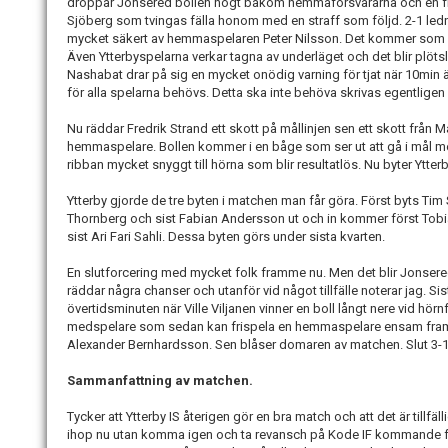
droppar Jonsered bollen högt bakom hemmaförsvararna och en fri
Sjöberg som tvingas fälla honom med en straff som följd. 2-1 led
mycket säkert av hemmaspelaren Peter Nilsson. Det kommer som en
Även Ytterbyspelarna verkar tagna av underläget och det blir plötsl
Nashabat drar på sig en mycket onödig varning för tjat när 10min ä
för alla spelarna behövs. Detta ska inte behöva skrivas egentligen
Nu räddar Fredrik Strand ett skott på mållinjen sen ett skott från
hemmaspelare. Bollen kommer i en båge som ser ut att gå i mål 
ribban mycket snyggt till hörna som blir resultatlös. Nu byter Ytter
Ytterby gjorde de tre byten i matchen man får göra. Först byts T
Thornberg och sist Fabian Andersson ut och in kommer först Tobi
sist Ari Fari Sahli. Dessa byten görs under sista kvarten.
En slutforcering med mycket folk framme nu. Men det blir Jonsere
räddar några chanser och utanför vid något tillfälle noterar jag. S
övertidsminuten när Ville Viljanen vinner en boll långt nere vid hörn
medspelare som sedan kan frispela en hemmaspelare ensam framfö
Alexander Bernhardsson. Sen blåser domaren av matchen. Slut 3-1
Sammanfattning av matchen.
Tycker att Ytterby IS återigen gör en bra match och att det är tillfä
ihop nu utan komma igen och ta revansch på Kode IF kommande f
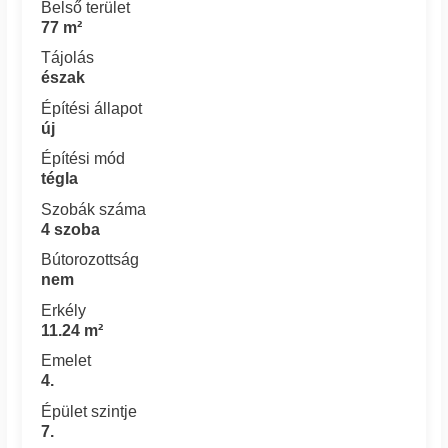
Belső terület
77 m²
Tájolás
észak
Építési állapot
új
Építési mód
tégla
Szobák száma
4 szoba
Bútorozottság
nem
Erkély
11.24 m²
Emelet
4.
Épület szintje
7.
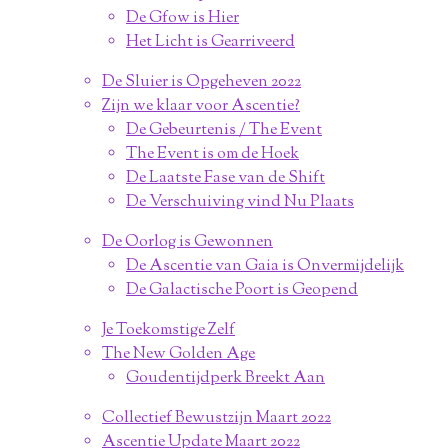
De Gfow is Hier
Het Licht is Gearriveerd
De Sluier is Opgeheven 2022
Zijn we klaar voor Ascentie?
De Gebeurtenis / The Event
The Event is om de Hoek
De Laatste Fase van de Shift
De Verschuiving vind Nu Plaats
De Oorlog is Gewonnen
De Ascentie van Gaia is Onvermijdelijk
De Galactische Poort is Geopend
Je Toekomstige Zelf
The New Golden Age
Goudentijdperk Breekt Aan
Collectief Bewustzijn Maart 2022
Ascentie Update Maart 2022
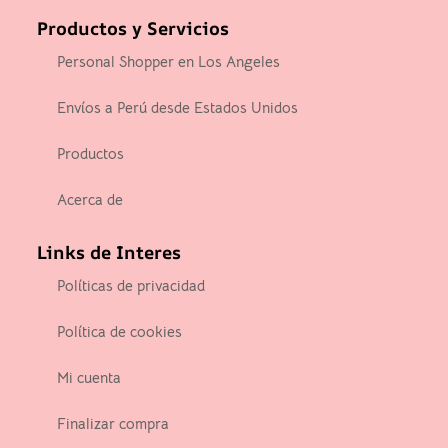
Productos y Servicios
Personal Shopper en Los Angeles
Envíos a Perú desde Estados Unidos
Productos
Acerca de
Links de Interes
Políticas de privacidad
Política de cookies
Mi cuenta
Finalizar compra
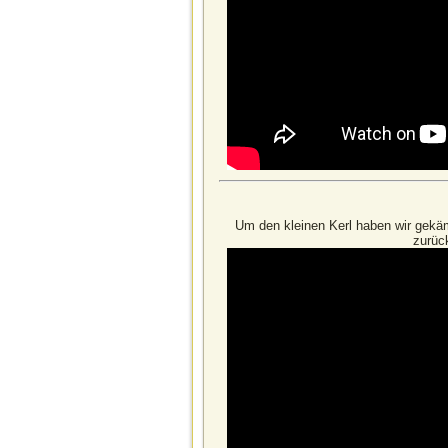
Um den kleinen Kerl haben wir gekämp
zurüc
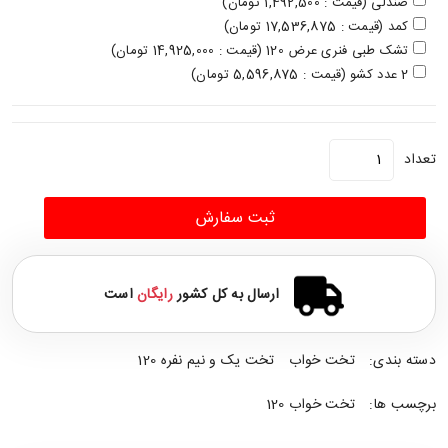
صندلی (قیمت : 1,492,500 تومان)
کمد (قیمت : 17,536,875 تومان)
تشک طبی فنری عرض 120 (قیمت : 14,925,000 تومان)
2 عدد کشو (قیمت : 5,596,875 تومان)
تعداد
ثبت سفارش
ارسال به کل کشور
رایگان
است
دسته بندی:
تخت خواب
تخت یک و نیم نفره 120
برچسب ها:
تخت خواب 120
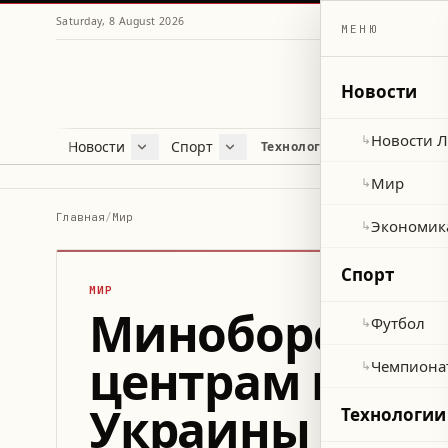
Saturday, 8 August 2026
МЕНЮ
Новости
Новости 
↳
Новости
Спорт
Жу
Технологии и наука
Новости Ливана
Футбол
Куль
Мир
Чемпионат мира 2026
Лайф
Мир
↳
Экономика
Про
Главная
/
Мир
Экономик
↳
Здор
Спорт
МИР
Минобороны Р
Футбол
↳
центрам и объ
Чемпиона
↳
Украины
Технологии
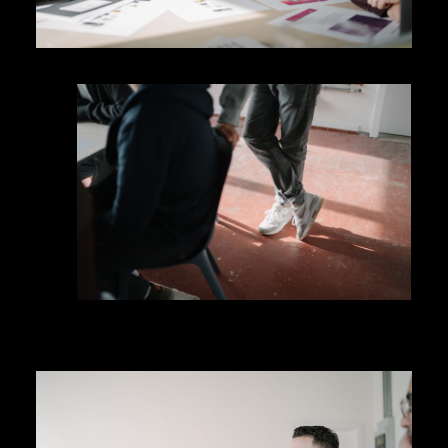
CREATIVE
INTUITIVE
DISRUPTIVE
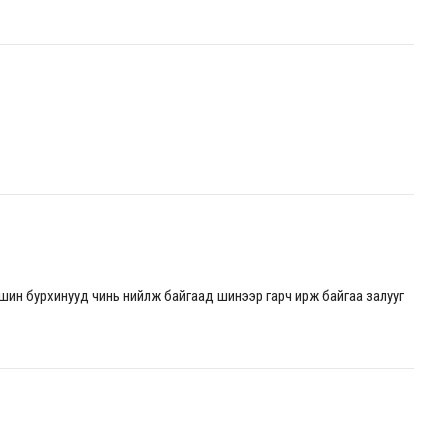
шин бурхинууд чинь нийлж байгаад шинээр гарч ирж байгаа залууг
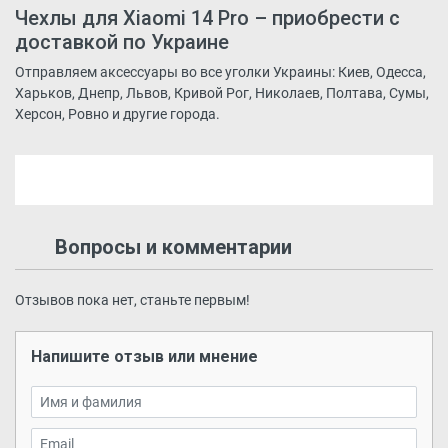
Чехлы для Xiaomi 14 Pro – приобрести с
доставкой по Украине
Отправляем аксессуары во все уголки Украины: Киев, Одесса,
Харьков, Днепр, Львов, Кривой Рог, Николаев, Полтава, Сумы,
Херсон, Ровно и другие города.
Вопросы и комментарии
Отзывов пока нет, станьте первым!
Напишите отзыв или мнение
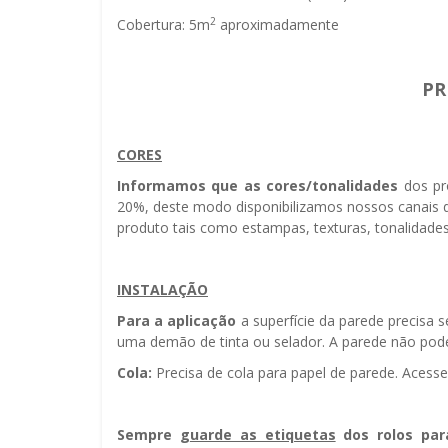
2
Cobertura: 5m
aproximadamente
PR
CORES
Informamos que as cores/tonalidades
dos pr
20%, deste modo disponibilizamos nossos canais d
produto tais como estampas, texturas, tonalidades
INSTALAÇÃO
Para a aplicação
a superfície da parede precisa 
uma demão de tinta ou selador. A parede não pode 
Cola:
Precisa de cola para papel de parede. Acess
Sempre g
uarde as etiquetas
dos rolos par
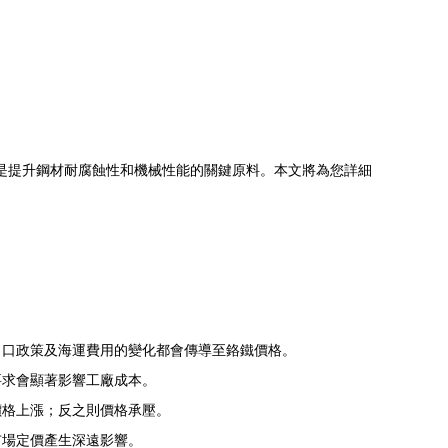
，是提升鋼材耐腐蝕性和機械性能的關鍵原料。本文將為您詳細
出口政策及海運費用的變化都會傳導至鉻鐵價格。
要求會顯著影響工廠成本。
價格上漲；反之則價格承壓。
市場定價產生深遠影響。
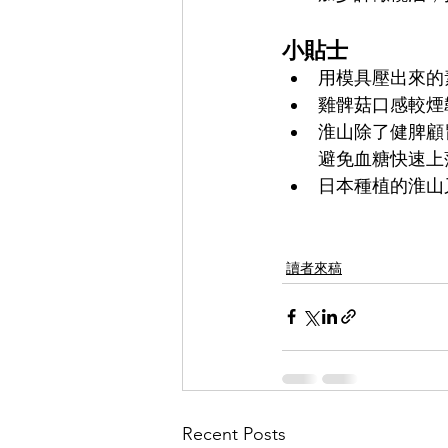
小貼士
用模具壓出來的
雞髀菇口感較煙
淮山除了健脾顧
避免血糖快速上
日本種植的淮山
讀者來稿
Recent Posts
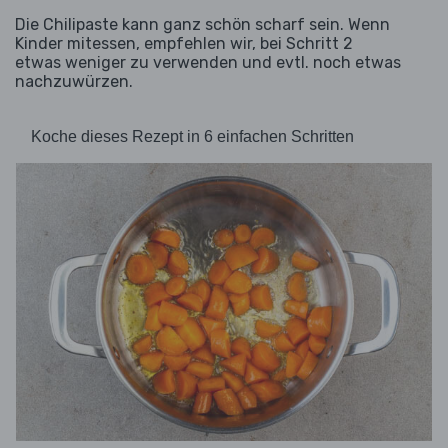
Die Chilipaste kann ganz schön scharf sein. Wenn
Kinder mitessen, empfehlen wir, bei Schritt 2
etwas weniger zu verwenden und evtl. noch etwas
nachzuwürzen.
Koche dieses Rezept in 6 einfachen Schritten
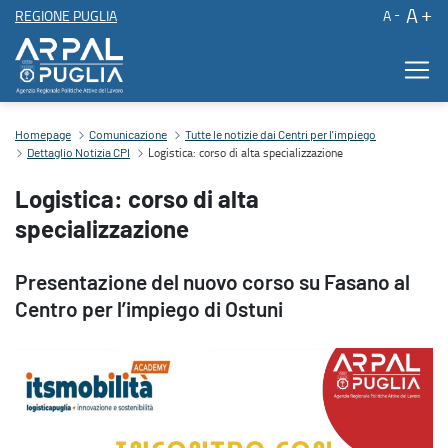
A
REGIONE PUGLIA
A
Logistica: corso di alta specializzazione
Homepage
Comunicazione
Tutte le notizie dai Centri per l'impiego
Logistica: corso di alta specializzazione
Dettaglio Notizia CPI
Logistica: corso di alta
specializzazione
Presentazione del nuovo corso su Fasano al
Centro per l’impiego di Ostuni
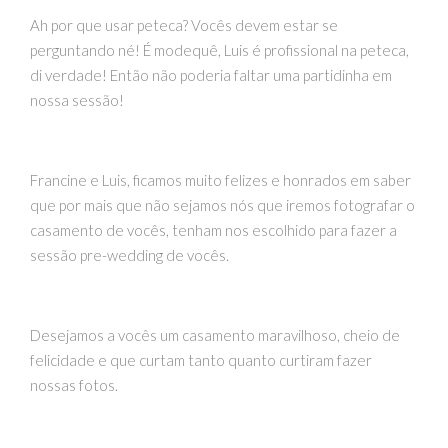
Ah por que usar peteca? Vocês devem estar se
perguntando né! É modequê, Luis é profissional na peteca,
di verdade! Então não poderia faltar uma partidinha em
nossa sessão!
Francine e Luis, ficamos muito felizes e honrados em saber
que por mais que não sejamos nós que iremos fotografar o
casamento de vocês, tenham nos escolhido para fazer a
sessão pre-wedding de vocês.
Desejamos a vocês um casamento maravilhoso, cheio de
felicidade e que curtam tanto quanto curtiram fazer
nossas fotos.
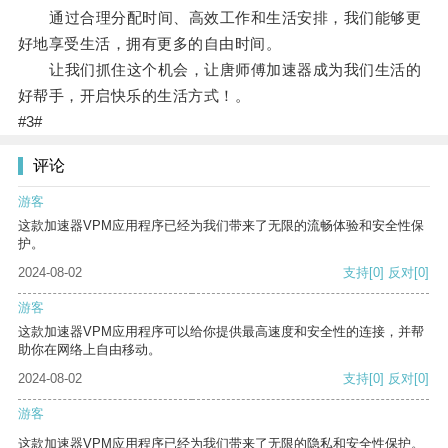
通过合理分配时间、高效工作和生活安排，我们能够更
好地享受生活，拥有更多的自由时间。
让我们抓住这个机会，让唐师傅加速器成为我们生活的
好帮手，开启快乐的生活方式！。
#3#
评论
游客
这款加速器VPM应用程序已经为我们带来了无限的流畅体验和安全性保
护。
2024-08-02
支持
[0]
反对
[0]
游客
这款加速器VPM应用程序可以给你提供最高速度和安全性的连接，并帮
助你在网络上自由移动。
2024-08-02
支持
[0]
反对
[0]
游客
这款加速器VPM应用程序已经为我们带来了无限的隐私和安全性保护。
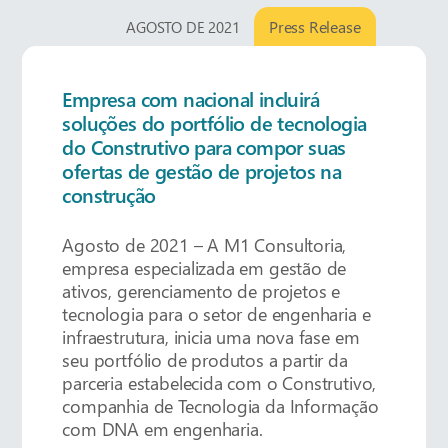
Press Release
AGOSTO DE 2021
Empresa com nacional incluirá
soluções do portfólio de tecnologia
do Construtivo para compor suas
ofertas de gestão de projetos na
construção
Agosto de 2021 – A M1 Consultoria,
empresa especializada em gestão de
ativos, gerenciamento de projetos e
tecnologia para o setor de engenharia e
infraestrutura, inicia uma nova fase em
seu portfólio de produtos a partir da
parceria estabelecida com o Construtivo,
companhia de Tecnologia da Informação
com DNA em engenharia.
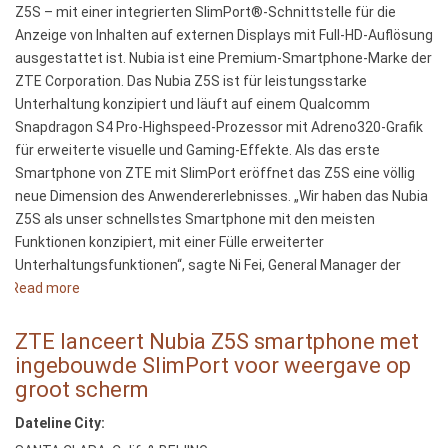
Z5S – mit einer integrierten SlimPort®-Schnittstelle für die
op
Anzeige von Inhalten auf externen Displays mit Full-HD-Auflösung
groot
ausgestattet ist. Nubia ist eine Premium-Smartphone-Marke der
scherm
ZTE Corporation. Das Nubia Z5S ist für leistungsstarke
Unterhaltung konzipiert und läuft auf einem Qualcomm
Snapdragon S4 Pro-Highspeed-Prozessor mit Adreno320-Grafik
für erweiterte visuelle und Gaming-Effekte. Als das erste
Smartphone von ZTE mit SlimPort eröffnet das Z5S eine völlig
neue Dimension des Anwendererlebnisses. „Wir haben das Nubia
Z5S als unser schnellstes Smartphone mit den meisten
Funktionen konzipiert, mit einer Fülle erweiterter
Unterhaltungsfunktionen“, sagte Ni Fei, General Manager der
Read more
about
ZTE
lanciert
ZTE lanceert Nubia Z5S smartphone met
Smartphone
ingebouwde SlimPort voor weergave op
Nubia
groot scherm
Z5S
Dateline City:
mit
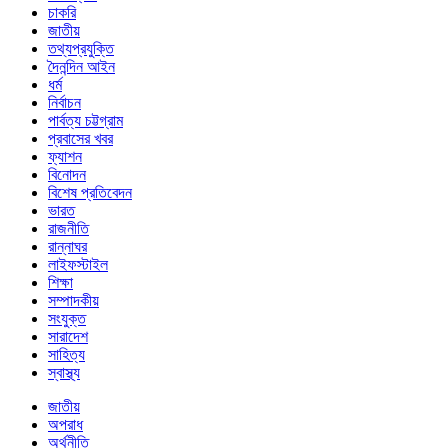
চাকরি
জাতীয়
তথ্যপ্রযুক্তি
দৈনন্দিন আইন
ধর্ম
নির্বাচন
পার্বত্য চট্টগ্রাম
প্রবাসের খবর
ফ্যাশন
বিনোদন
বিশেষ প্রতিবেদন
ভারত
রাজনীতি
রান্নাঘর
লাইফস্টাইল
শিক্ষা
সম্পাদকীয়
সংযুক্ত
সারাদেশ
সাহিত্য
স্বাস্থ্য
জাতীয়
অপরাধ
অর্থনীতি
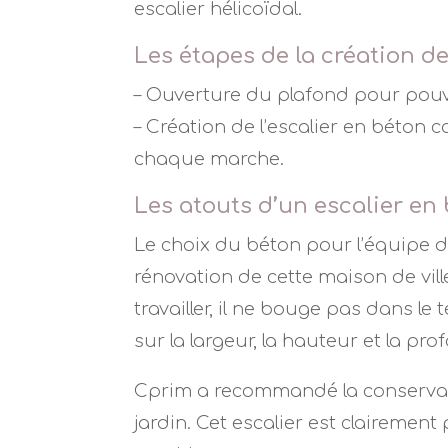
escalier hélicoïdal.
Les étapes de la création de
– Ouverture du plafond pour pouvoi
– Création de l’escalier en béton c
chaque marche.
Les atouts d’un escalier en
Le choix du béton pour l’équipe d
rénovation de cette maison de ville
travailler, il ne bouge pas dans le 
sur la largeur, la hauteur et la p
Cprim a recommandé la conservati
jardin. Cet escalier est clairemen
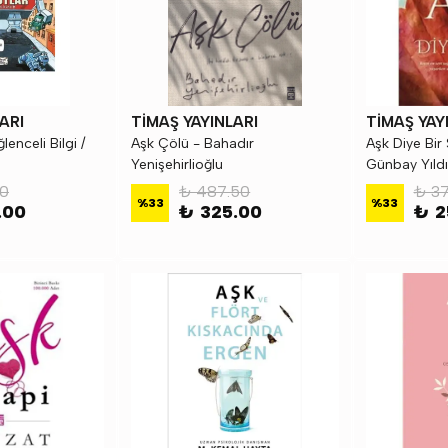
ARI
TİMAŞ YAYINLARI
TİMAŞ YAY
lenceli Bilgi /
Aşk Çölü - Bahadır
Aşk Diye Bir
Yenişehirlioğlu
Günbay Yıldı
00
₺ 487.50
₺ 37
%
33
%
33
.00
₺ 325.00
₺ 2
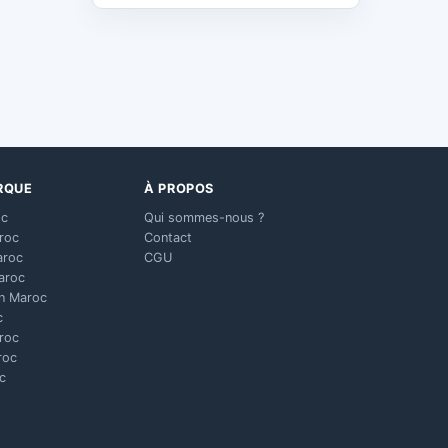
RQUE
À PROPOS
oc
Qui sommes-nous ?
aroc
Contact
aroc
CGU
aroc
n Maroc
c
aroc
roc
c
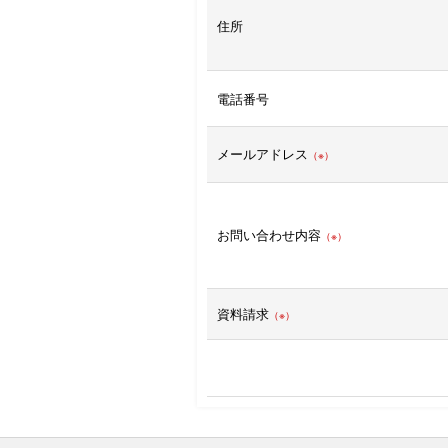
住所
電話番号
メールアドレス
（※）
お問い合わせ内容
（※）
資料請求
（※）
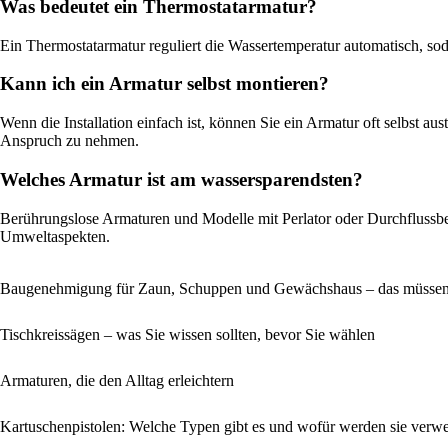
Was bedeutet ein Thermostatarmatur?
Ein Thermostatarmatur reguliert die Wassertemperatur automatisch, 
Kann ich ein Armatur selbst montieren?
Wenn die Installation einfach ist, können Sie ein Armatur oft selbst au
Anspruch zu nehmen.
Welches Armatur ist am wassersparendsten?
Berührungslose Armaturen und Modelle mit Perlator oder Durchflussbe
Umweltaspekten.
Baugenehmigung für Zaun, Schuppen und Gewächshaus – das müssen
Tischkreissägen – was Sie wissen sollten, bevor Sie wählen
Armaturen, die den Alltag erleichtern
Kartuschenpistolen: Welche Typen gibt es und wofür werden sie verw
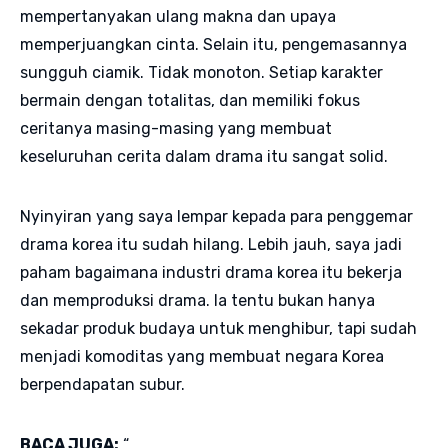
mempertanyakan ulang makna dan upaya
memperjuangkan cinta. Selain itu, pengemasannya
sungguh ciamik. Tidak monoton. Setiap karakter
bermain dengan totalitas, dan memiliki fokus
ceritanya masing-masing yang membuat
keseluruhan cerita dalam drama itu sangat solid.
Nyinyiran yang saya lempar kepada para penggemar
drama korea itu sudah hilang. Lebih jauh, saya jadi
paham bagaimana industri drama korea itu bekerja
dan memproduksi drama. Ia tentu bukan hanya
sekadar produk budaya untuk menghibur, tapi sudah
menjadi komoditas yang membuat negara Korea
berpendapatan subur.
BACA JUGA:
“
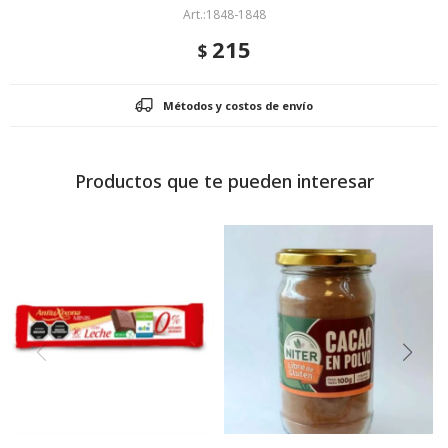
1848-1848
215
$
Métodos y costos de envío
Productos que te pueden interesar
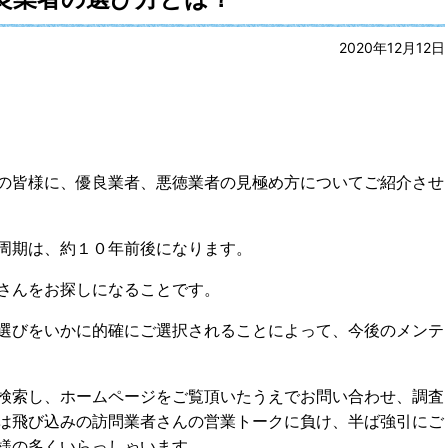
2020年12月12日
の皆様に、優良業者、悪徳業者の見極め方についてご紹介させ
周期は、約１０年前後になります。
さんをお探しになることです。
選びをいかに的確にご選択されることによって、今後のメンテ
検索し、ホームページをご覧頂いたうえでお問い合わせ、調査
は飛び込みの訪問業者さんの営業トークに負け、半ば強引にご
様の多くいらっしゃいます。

• Exercise description: List every line of the data above that contains the word "membuat". Matches must have the same capitalization.

• Result of the exercise:
ceritanya masing-masing yang membuat
menjadi komoditas yang membuat negara Korea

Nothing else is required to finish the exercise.